Content starts
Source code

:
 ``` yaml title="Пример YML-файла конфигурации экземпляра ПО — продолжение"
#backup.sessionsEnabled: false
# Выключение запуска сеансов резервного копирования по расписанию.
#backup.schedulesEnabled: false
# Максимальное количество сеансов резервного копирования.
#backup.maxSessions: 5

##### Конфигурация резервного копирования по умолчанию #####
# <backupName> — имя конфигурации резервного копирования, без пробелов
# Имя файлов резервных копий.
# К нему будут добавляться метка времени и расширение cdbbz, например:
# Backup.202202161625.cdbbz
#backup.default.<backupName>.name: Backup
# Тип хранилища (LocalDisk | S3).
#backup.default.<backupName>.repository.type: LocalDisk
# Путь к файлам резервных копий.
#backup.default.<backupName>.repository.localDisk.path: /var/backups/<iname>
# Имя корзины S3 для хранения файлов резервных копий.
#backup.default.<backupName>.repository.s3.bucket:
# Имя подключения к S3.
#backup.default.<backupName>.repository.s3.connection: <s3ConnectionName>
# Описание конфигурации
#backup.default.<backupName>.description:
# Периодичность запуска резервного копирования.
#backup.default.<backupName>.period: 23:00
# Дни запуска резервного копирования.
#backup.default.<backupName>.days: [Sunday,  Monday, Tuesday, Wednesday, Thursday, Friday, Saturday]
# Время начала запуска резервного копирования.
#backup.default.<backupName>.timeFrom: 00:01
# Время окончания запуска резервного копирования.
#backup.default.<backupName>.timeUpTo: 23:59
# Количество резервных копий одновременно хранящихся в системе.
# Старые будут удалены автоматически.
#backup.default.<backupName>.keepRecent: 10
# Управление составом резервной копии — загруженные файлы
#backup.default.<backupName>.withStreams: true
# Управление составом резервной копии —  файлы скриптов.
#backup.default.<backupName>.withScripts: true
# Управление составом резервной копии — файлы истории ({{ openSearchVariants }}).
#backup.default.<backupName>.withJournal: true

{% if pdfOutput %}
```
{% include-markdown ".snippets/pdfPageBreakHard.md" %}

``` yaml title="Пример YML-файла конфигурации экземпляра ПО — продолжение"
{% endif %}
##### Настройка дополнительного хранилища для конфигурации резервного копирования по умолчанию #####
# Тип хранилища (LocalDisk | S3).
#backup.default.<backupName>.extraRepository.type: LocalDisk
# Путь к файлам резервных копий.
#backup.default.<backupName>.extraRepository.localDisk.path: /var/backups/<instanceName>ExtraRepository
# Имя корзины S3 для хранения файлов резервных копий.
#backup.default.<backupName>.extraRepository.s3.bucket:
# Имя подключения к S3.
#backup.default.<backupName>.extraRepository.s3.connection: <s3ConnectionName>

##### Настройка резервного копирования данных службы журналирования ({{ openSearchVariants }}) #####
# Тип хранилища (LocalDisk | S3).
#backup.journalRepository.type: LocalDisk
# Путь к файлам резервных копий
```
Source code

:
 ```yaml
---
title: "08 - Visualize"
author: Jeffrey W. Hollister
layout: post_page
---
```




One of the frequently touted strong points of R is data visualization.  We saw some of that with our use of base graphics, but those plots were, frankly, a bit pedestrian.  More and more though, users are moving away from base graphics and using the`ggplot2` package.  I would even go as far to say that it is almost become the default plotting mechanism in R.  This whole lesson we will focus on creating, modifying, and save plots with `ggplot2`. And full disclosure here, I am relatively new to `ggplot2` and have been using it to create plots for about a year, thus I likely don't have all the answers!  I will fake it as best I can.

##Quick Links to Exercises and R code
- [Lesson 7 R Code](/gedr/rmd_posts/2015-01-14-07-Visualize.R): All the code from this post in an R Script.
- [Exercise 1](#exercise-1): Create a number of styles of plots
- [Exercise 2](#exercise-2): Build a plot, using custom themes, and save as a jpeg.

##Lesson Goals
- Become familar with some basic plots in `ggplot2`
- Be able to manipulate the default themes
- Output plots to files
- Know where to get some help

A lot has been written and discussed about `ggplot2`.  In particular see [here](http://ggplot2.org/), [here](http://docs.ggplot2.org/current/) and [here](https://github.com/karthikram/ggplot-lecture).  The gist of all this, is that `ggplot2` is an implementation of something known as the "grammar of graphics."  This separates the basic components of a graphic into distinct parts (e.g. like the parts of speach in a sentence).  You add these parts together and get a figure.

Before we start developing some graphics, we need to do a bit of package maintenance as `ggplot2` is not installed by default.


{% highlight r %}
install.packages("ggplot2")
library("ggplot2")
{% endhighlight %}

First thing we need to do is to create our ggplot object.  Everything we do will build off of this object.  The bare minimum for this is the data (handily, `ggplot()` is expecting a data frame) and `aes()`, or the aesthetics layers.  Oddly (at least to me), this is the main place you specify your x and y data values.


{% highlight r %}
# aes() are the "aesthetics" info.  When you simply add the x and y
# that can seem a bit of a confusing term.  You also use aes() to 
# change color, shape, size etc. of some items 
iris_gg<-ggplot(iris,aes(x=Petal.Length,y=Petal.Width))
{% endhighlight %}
Content ends
→ **ACTIVITY**
How many lines of the entries contain "extraRepository"? Answer with a number alone.

→ **TASK ANSWER**
4